Le numérique menace-t-il la solidarité?
Les smartphones et les montres connectées nous simplifient la vie. Or, toujours plus de fabricants d’appareils, d’exploitants d’applis et de prestataires disposent de toujours plus de données sur les clients: comment, à l’avenir, faudra-t-il gérer les données particulièrement sensibles? Et qu’est-ce que cela signifie pour l’assurance?

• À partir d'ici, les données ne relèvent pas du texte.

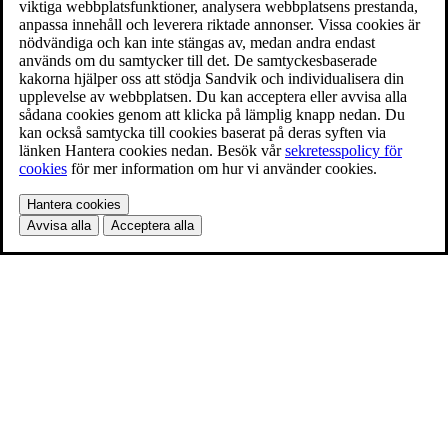
viktiga webbplatsfunktioner, analysera webbplatsens prestanda,
anpassa innehåll och leverera riktade annonser. Vissa cookies är
nödvändiga och kan inte stängas av, medan andra endast
används om du samtycker till det. De samtyckesbaserade
kakorna hjälper oss att stödja Sandvik och individualisera din
upplevelse av webbplatsen. Du kan acceptera eller avvisa alla
sådana cookies genom att klicka på lämplig knapp nedan. Du
kan också samtycka till cookies baserat på deras syften via
länken Hantera cookies nedan. Besök vår
sekretesspolicy för
cookies
för mer information om hur vi använder cookies.
Hantera cookies
Avvisa alla
Acceptera alla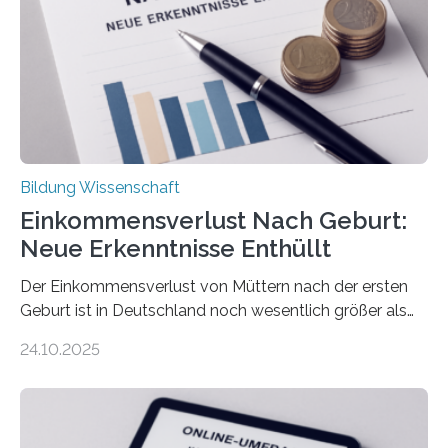
Bildung Wissenschaft
Einkommensverlust Nach Geburt:
Neue Erkenntnisse Enthüllt
Der Einkommensverlust von Müttern nach der ersten
Geburt ist in Deutschland noch wesentlich größer als
bisher angenommen. Mütter verdienen im vierten Jahr
24.10.2025
nach der Geburt durchschnittlich fast 30.000 Euro
weniger als gleichaltrige Frauen noch ohne Kinder – mit
langfristigen Auswirkungen auf Karriere und die spätere
Rente. Bisherige Schätzungen lagen bei rund 20.000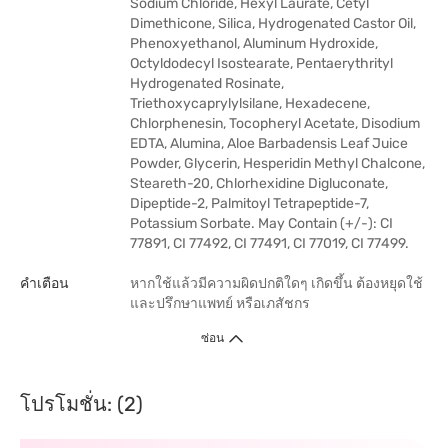
Sodium Chloride, Hexyl Laurate, Cetyl
Dimethicone, Silica, Hydrogenated Castor Oil,
Phenoxyethanol, Aluminum Hydroxide,
Octyldodecyl Isostearate, Pentaerythrityl
Hydrogenated Rosinate,
Triethoxycaprylylsilane, Hexadecene,
Chlorphenesin, Tocopheryl Acetate, Disodium
EDTA, Alumina, Aloe Barbadensis Leaf Juice
Powder, Glycerin, Hesperidin Methyl Chalcone,
Steareth-20, Chlorhexidine Digluconate,
Dipeptide-2, Palmitoyl Tetrapeptide-7,
Potassium Sorbate. May Contain (+/-): CI
77891, CI 77492, CI 77491, CI 77019, CI 77499.
คำเตือน
หากใช้แล้วมีความผิดปกติใดๆ เกิดขึ้น ต้องหยุดใช้
และปรึกษาแพทย์ หรือเภสัชกร
ซ่อน
โปรโมชั่น: (2)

Faire les courses, manger, faire du sport, chatter avec les amis: la transformation numérique, qui n’épargne aucune sphère de la vie, affecte en profondeur notre société. Et elle touche également les secteurs de l’assurance et de la santé. Car plus le nombre de données disponibles sur notre vie et notre organisme est élevé, plus notre état de santé personnel gagne en transparence. Lorsqu’il s’agit de données aussi sensibles, il est important de prendre en compte des considérations d’ordre non seulement juridique, mais aussi éthique.
Des bases ont été jetées pour le secteur de l’assurance: la fondation de Sanitas a publié un document de travail en collaboration avec des acteurs issus de l’économie, de la science et de la société. Il présente la manière dont les entreprises, l’État et les consommateurs peuvent assumer leur responsabilité numérique dans le secteur de l’assurance tout en conservant une marge de manœuvre pour adopter une conduite tournée vers l’avenir.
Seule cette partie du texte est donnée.